■ SELECTED EXCERPT
◇ ◇ ◇ ◇
OF THE KINGS OF THE ENGLISH FROM THE TIME THAT ENGLAND BECAME ONE KINGDOM TILL THE DANES CAME AGAIN.

§ 1. THE REIGN OF KING ÆTHELSTAN.

925-940.

WHEN King Edward died, his eldest son Æthelstan was chosen King, and we find it specially said that the Mercians chose him, so that the Mercians must still have had a meeting of their own Wise Men separate from the meeting of the West-Saxons. He was then hallowed as King at Kingston in Surrey, as were several of the Kings after him. You know that Westminster is now the place where our Kings are crowned, but this did not begin till the time of King Harold. King Æthelstan now gave one of his sisters, as I before told you, to Sihtric, the Danish King of Northumberland. But Sihtric died the next year, and then Æthelstan drove out his son Guthfrith or Godfrey, who had succeeded him, and took Northumberland into his own hands. Then the other princes of Britain, Howel King of the West-Welsh,1 and Owen King of Gwent, and Constantine King of Scots, and Ealdred the son of Eadwulf of Bamborough, tried to fight against Æthelstan, but he overcame them in battle and made them become his men, and

1 By the West-Welsh is commonly meant the Welsh of Cornwall and Devonshire, but here the name seems to mean the western part of Wales as opposed to Gwent or Monmouthshire. This Howel is a very famous King among the Welsh, on account of the Laws which he put together. He is called Howel the Good.
◇ ◇ ◇ ◇
■ RECORD EXTRACTS
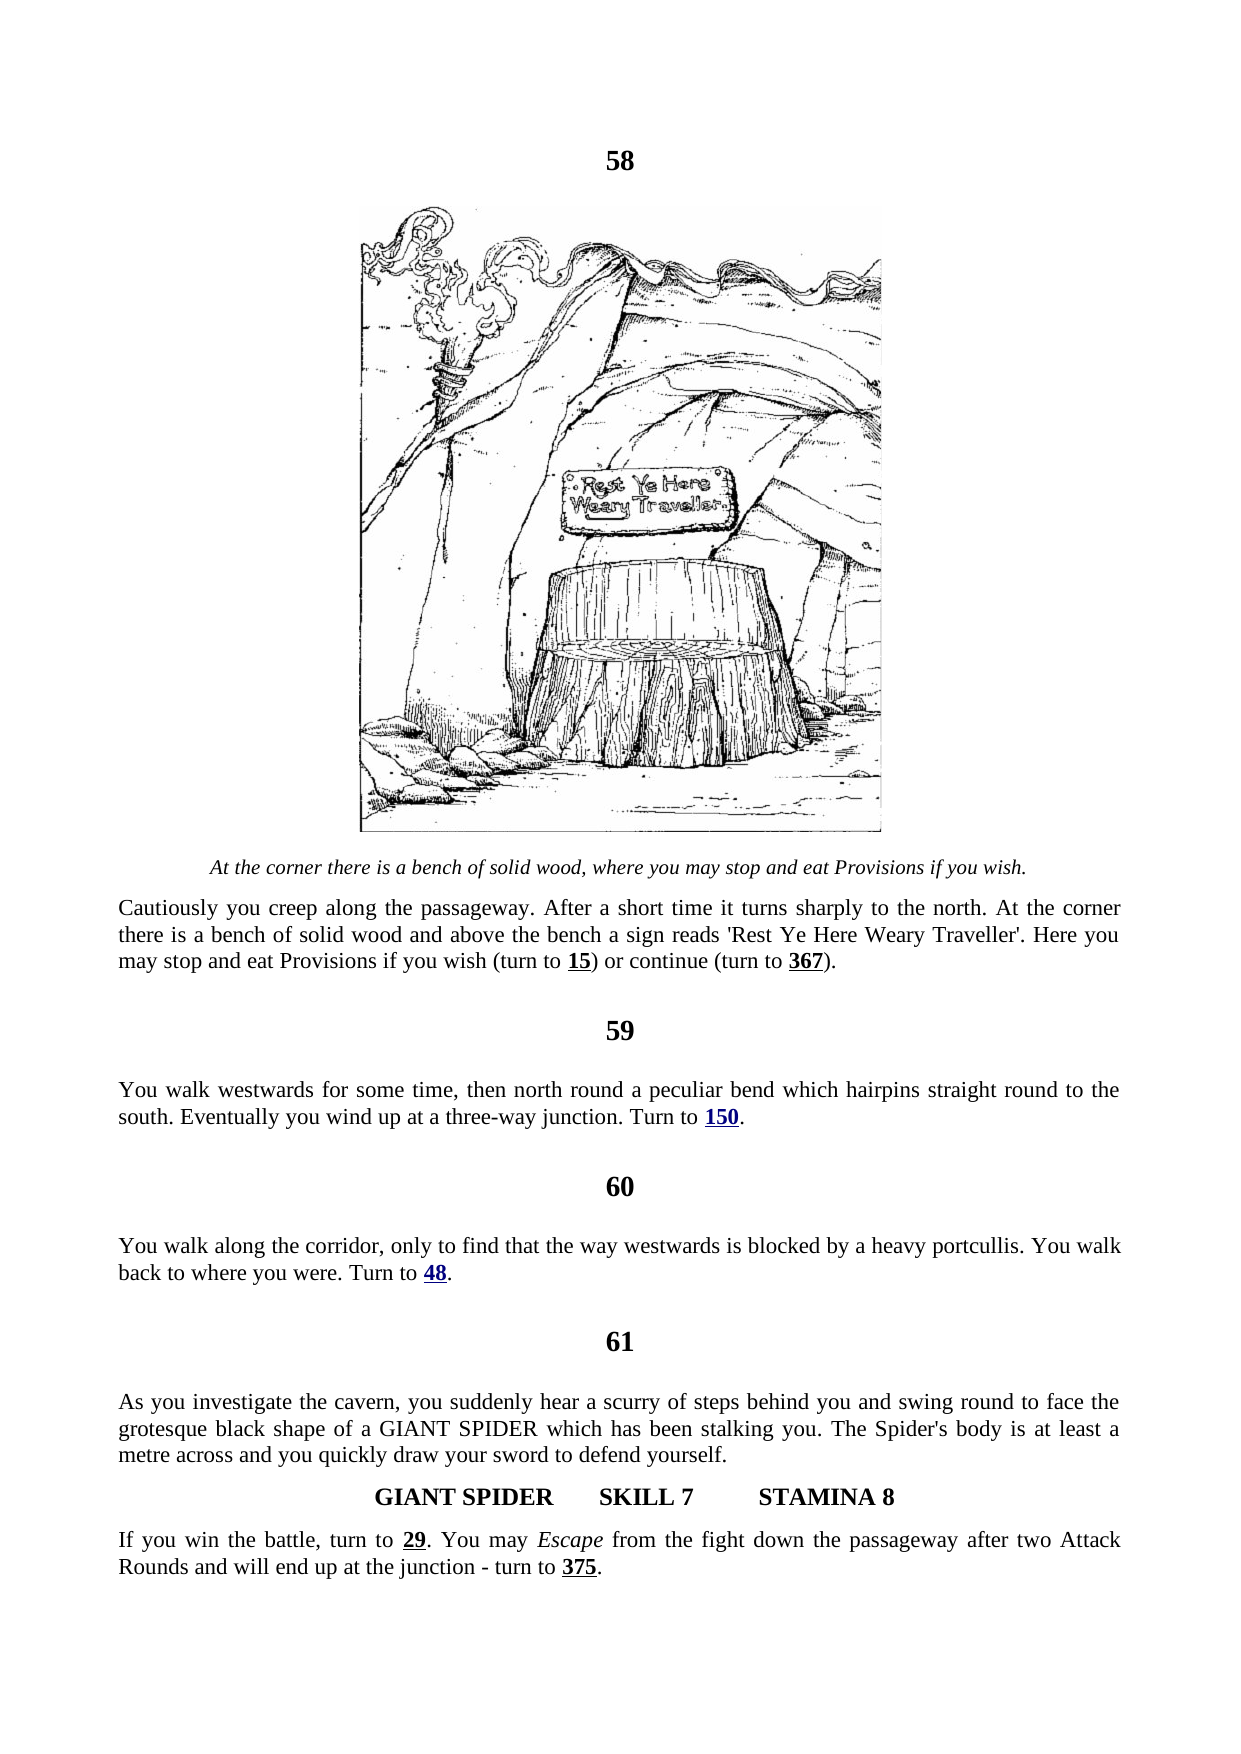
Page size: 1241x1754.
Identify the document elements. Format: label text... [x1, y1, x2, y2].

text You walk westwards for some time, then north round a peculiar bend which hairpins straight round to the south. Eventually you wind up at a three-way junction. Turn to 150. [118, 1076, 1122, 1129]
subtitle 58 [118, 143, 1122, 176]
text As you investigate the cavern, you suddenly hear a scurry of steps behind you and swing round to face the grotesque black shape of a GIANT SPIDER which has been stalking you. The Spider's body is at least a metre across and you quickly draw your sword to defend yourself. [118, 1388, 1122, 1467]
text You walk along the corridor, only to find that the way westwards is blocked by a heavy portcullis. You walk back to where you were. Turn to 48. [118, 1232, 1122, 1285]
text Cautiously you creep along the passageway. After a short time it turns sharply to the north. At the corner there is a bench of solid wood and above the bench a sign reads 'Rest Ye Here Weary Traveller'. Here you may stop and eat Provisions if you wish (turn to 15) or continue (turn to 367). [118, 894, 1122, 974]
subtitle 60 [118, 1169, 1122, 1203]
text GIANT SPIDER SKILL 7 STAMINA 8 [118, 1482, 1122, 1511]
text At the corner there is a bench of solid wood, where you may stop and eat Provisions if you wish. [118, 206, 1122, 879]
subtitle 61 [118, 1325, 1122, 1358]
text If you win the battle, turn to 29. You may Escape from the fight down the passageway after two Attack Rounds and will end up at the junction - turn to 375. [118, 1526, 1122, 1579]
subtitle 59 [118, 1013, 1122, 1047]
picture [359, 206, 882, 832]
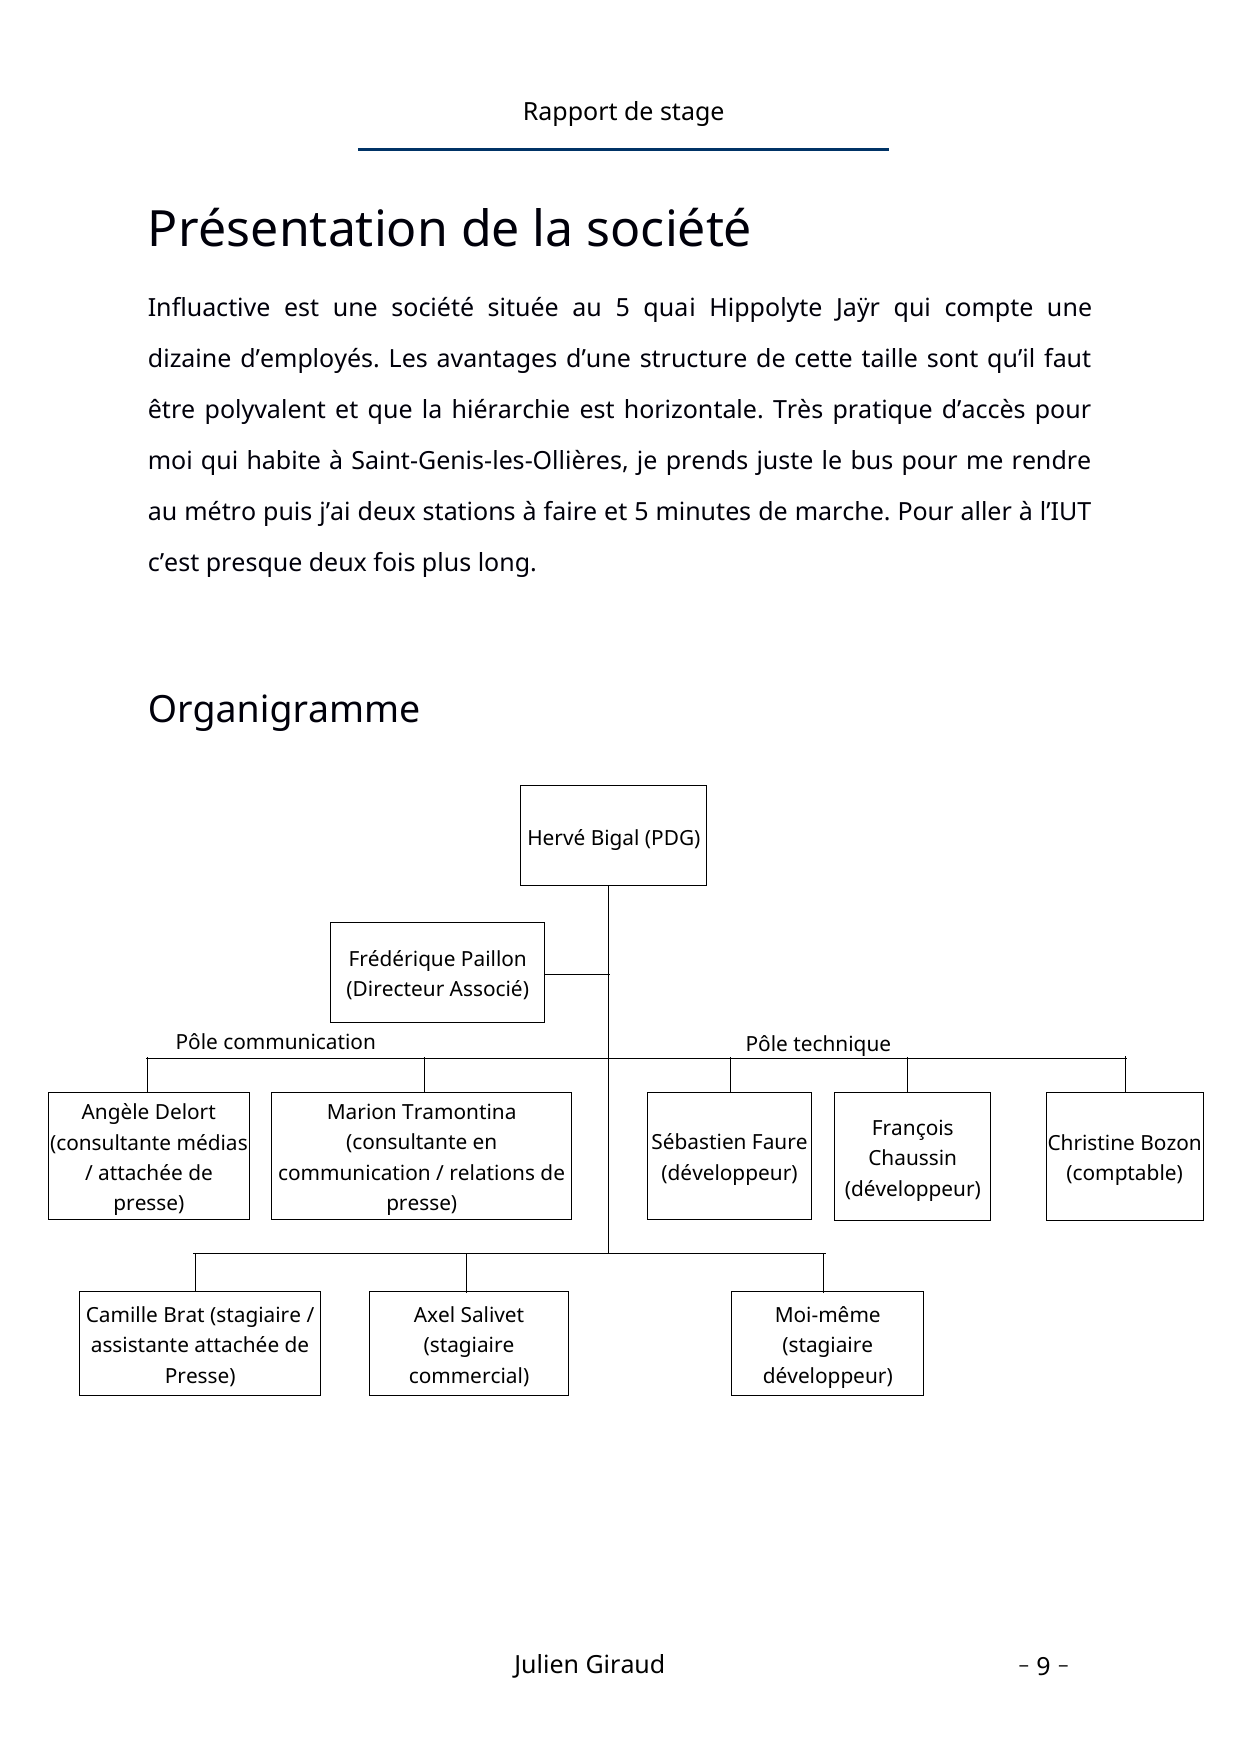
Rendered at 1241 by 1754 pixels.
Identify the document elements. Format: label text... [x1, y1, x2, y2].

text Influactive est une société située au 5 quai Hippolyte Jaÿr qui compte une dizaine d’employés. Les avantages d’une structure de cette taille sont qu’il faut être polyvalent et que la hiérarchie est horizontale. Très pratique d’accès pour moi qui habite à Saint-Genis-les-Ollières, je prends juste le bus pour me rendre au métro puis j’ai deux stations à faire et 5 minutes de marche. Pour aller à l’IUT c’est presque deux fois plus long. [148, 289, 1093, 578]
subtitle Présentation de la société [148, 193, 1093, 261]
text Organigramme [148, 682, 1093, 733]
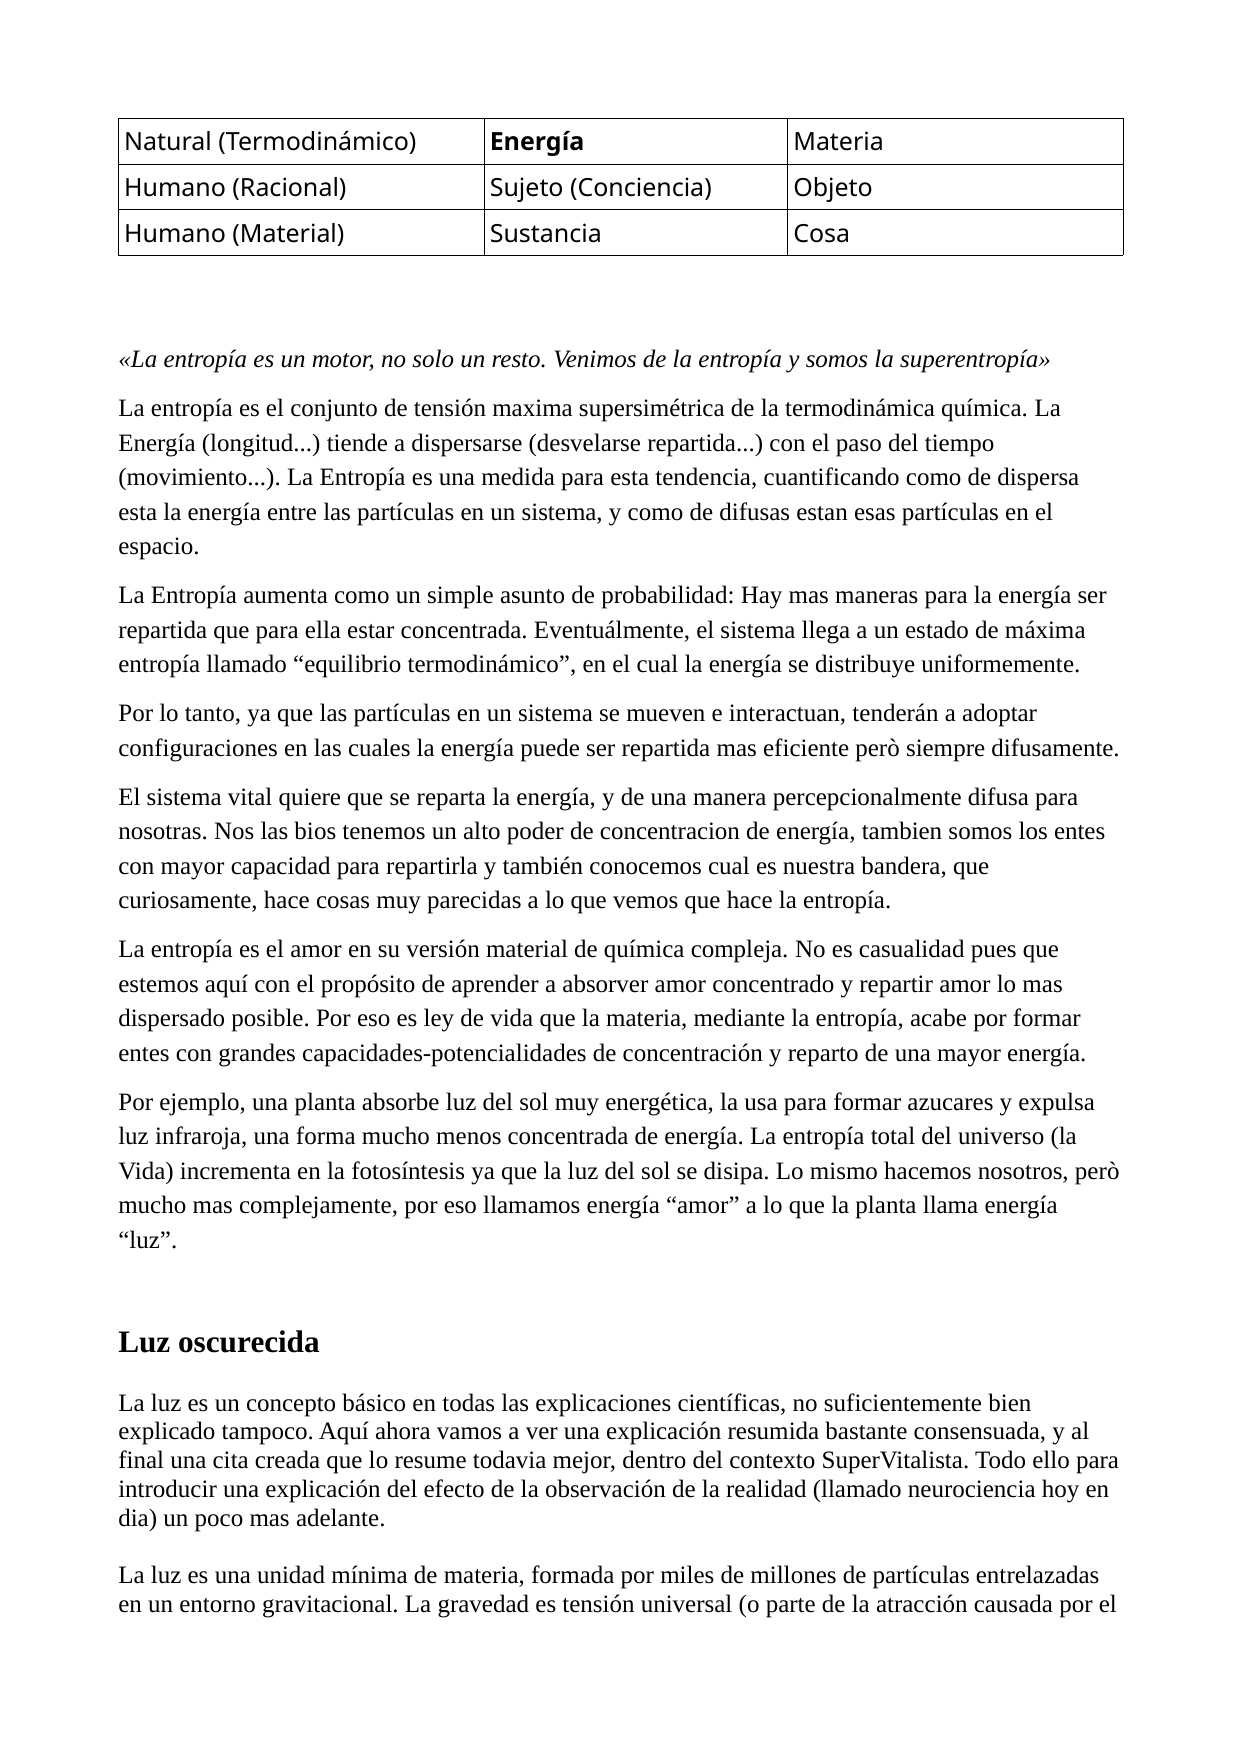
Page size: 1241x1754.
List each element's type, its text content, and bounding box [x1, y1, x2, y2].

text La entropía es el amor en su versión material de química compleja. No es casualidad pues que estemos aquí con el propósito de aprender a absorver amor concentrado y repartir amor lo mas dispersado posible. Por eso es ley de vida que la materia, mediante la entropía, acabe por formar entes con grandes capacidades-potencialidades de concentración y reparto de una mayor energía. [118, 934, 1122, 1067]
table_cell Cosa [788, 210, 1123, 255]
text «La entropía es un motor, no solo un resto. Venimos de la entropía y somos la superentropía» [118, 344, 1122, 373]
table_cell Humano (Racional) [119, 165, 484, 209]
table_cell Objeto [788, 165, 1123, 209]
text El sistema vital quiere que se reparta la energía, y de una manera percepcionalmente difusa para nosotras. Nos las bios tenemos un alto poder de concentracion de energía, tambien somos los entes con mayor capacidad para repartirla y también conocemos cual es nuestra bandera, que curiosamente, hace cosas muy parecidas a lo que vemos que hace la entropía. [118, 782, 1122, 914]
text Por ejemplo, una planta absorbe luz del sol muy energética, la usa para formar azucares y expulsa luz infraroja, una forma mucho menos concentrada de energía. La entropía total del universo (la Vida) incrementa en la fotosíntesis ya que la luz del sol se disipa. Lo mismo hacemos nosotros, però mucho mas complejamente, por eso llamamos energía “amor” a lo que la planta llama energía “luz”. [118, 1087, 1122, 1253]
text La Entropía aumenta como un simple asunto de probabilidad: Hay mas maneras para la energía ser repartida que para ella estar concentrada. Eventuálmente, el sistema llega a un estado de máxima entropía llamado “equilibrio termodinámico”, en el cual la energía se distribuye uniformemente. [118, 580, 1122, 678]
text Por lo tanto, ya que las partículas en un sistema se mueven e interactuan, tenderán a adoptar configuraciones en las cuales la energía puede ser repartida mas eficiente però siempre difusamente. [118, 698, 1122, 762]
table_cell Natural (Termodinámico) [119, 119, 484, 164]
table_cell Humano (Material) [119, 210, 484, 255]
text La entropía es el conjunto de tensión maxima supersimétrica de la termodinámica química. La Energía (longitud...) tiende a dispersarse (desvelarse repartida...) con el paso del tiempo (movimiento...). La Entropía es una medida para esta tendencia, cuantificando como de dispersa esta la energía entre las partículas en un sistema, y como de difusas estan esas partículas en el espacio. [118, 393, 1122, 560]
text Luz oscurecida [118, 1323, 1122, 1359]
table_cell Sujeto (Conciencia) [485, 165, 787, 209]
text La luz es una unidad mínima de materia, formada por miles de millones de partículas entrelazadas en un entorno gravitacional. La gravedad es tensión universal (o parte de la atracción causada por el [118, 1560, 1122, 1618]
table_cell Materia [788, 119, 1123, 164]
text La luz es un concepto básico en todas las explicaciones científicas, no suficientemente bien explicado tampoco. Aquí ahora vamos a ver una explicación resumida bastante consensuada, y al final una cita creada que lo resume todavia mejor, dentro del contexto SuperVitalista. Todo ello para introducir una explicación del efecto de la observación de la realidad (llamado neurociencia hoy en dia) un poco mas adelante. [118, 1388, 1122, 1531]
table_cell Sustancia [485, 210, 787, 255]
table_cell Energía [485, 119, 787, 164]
◇ ◇ ◇ ◇
■ DO THIS
Please sum up the passage on King Æthelstan's reign in two sentences.

■ IN RESPONSE
After King Edward died, his eldest son Æthelstan was chosen King, with the Mercians specially said to have chosen him, and he was hallowed as King at Kingston in Surrey. When Sihtric, the Danish King of Northumberland, who had married one of Æthelstan's sisters, died the next year, Æthelstan drove out Sihtric's son Guthfrith and took Northumberland into his own hands, then overcame the other princes of Britain who fought against him and made them become his men.